**PROBLEM:**
Rewrite as a numbered list the lines from the one containing "100件といった大量に表示する場合に、表示速度の向上が期待でき" up to and including the one containing "式サイトからダウンロードできます。", leaving out any blank lines.
(Beginning of DATA LISTING)
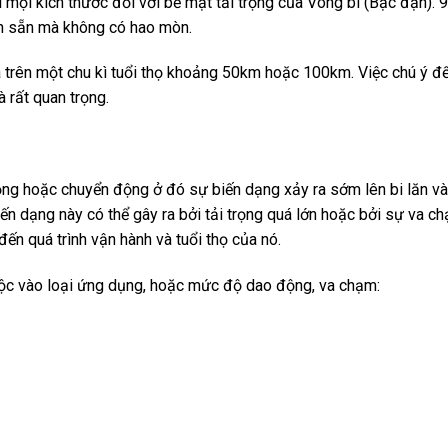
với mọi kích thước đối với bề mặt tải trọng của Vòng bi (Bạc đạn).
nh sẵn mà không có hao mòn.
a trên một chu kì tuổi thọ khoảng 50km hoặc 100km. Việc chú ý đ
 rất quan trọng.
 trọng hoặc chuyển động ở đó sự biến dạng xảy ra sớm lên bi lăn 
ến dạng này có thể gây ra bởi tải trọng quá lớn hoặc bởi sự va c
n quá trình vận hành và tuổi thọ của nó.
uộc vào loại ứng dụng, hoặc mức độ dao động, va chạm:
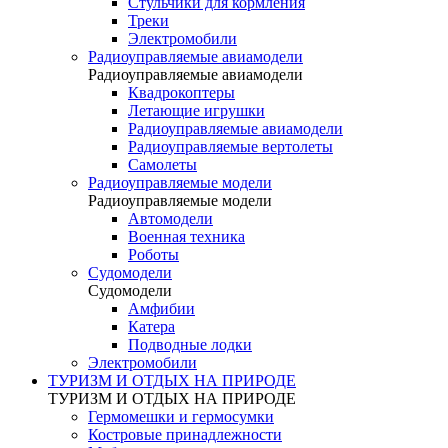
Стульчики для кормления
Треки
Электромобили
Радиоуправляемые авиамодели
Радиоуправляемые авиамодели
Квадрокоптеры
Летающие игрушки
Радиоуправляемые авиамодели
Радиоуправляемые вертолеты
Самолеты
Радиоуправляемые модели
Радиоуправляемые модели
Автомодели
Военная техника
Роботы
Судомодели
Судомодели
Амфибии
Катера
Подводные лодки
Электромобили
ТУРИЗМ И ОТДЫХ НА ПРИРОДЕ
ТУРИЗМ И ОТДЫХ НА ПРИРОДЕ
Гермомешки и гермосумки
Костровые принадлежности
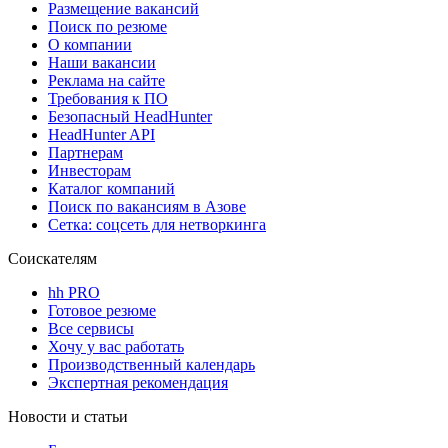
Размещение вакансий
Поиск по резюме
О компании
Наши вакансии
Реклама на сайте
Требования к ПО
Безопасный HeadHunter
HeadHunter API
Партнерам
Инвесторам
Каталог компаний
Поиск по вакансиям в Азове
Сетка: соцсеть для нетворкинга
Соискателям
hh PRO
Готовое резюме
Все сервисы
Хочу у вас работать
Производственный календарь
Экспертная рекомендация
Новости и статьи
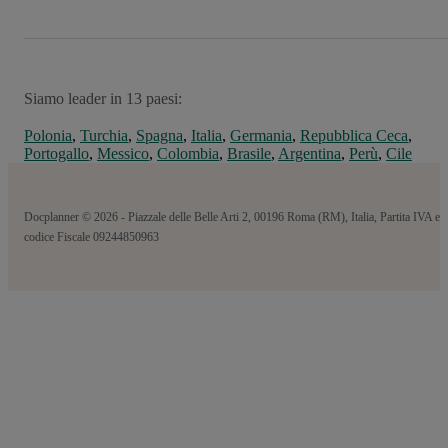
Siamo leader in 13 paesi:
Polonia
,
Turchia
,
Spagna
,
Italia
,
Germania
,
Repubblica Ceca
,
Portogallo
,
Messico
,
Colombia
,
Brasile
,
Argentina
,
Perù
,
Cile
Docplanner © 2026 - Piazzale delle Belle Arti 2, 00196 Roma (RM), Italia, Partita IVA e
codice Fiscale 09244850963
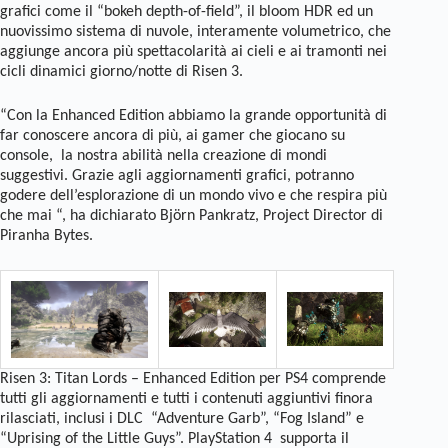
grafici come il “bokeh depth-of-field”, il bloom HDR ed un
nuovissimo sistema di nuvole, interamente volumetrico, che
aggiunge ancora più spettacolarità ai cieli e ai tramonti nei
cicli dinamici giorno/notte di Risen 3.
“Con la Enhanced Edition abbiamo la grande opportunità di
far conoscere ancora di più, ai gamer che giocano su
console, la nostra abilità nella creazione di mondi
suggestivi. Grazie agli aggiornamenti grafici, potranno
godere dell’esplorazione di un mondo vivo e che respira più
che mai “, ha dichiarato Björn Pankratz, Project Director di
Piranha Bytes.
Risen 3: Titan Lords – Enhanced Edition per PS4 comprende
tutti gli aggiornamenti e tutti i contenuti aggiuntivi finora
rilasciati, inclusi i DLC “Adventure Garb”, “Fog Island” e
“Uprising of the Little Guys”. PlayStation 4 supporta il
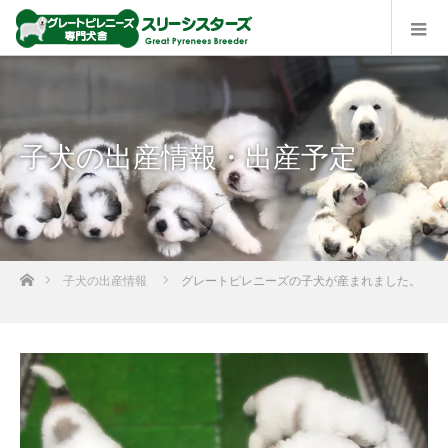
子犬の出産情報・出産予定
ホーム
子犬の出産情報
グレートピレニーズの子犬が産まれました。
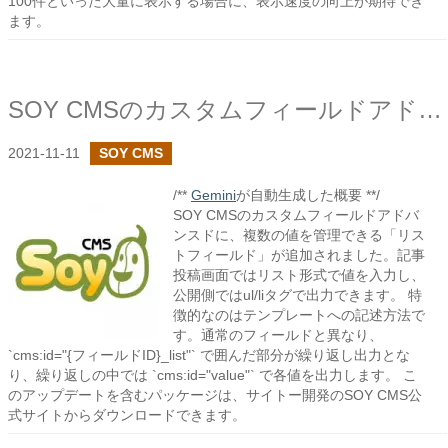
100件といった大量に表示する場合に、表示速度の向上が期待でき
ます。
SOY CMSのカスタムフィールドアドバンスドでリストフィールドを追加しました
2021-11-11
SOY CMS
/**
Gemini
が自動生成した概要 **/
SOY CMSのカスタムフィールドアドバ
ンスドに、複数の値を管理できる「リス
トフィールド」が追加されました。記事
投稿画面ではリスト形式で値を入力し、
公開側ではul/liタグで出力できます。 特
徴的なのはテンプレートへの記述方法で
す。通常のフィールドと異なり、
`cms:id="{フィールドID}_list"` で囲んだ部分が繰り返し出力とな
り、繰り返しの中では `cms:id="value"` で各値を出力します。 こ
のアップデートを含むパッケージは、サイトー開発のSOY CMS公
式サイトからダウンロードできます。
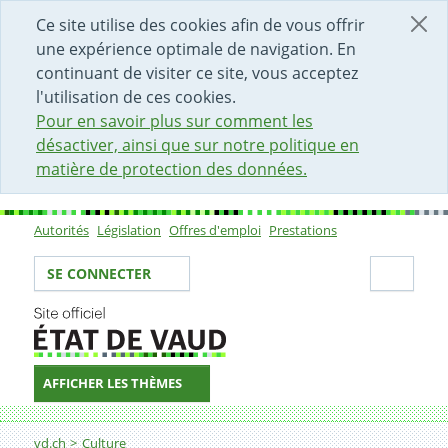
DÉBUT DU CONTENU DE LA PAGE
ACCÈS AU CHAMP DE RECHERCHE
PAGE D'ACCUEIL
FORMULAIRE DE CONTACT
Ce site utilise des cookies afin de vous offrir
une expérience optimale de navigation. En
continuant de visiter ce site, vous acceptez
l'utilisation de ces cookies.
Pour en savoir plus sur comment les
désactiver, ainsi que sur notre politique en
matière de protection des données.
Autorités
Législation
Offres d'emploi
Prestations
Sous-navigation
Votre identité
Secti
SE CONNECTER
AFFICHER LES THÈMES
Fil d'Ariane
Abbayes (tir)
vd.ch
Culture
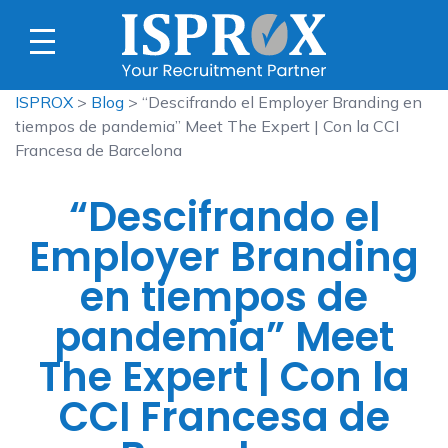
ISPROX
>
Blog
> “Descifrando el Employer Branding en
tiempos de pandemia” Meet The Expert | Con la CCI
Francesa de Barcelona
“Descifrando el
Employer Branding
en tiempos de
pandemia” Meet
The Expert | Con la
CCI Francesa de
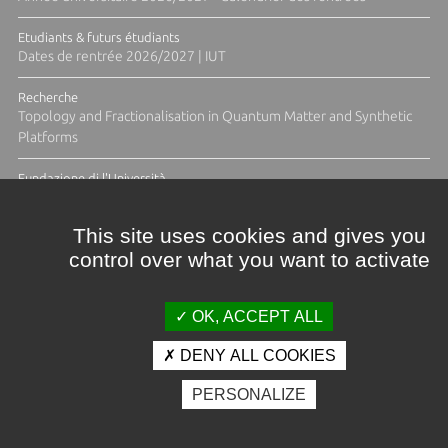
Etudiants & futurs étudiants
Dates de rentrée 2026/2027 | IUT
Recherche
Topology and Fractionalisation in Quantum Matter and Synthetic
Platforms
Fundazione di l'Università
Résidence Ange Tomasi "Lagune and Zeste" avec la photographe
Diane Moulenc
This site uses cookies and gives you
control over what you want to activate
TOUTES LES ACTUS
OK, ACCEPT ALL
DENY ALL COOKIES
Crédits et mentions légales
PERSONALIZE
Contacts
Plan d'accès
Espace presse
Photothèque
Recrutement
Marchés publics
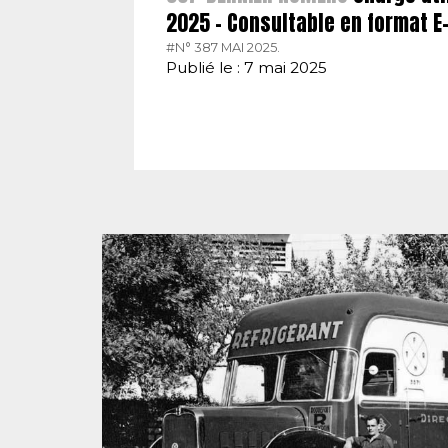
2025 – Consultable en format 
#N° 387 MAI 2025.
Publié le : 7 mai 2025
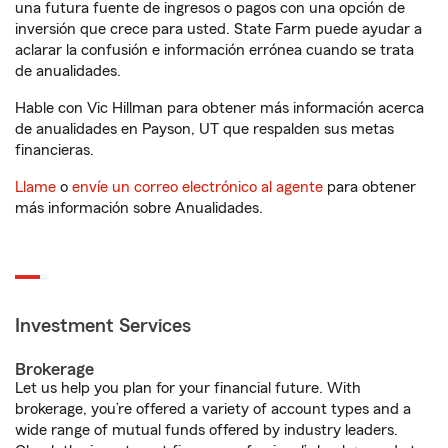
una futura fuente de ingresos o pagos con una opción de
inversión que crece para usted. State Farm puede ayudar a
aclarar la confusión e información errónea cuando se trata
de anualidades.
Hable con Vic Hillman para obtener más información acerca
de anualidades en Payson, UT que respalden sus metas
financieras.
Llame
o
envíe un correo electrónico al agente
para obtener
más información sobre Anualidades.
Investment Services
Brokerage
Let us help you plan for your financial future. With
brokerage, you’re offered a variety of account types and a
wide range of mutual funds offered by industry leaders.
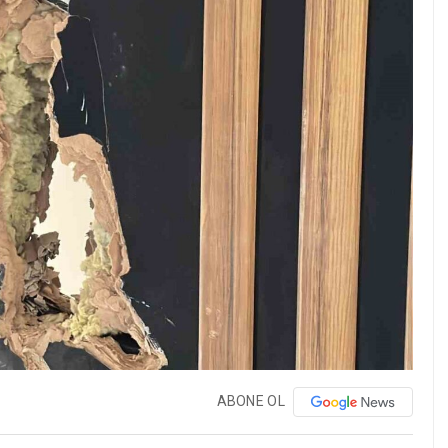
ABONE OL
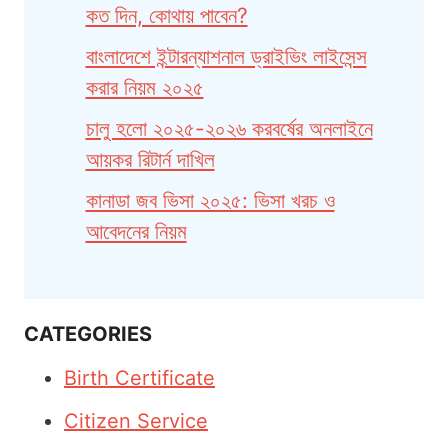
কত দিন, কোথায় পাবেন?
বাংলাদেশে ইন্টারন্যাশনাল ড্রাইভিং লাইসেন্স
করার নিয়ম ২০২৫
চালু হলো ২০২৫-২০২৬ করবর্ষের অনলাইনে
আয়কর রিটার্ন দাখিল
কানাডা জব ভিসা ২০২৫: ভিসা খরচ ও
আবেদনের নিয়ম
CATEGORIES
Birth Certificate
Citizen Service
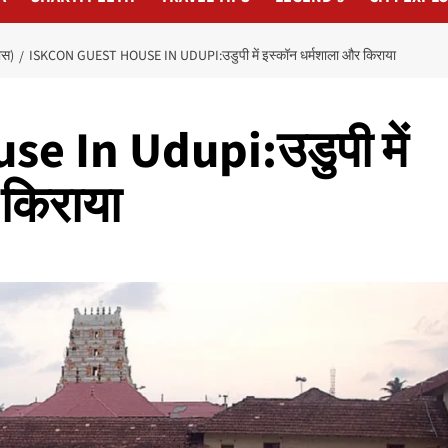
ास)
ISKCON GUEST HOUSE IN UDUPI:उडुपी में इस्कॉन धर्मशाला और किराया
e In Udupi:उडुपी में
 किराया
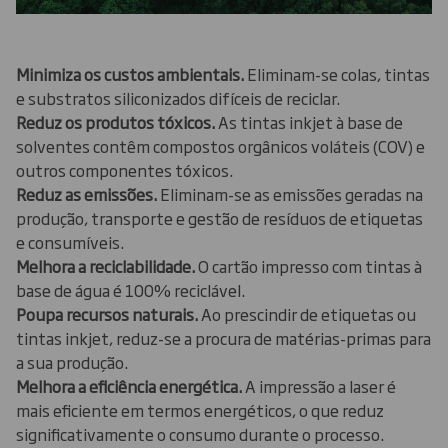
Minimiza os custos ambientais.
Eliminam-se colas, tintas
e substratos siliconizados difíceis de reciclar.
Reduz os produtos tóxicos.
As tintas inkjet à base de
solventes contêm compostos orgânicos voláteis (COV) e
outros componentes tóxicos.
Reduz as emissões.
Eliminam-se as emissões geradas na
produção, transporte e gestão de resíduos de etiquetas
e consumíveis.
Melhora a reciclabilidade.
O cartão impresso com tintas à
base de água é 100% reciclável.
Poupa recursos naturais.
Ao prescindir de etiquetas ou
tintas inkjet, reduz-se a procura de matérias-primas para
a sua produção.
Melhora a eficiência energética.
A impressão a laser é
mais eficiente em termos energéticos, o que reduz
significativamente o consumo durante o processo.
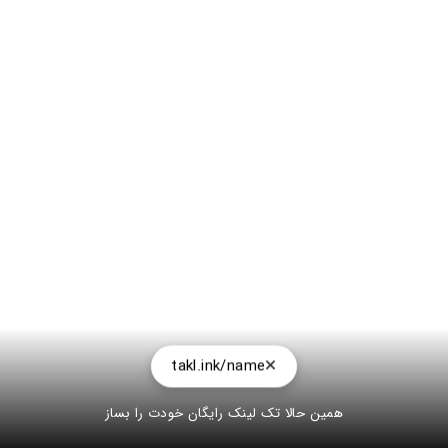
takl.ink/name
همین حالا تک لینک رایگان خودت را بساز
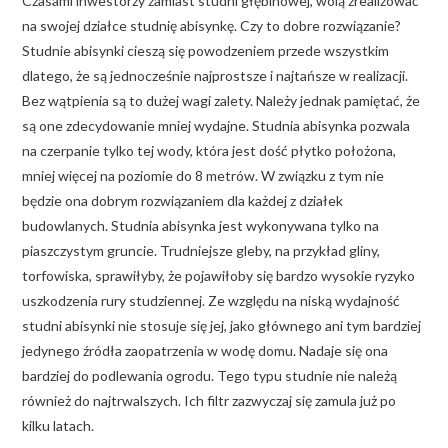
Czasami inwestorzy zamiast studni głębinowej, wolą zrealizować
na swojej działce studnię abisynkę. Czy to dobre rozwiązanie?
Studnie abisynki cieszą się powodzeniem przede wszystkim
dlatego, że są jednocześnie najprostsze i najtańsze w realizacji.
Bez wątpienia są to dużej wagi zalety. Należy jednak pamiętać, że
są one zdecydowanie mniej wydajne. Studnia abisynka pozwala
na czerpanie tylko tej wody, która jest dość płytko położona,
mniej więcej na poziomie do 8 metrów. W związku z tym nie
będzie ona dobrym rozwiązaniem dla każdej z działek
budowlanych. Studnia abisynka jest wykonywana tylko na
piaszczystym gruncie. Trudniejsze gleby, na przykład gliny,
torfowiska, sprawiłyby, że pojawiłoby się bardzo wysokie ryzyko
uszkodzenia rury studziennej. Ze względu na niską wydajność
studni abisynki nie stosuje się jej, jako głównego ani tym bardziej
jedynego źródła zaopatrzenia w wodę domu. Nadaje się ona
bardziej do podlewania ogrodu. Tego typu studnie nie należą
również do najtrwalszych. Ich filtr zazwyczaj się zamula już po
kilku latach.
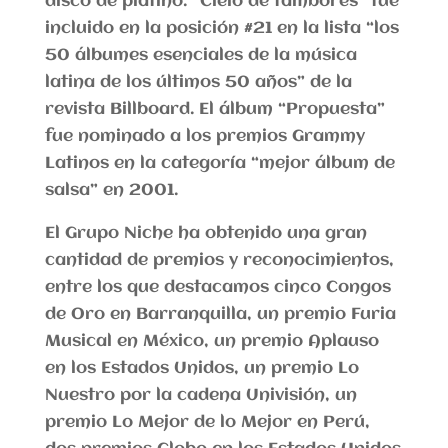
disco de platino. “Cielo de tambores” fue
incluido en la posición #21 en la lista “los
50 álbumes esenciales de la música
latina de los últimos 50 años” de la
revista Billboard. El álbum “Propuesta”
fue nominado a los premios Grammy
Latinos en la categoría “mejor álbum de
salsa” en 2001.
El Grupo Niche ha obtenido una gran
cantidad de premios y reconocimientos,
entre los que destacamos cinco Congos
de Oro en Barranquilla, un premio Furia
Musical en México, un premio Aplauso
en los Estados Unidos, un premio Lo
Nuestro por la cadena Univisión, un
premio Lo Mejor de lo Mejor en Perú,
(End of DATA LISTING)
**RESULT:**
1. 100件といった大量に表示する場合に、表示速度の向上が期待でき
2. ます。
3. SOY CMSのカスタムフィールドアドバンスドでリストフィールドを追加しました
4. 2021-11-11
5. SOY CMS
6. /**
7. Gemini
8. が自動生成した概要 **/
9. SOY CMSのカスタムフィールドアドバ
10. ンスドに、複数の値を管理できる「リス
11. トフィールド」が追加されました。記事
12. 投稿画面ではリスト形式で値を入力し、
13. 公開側ではul/liタグで出力できます。 特
14. 徴的なのはテンプレートへの記述方法で
15. す。通常のフィールドと異なり、
16. `cms:id="{フィールドID}_list"` で囲んだ部分が繰り返し出力とな
17. り、繰り返しの中では `cms:id="value"` で各値を出力します。 こ
18. のアップデートを含むパッケージは、サイトー開発のSOY CMS公
19. 式サイトからダウンロードできます。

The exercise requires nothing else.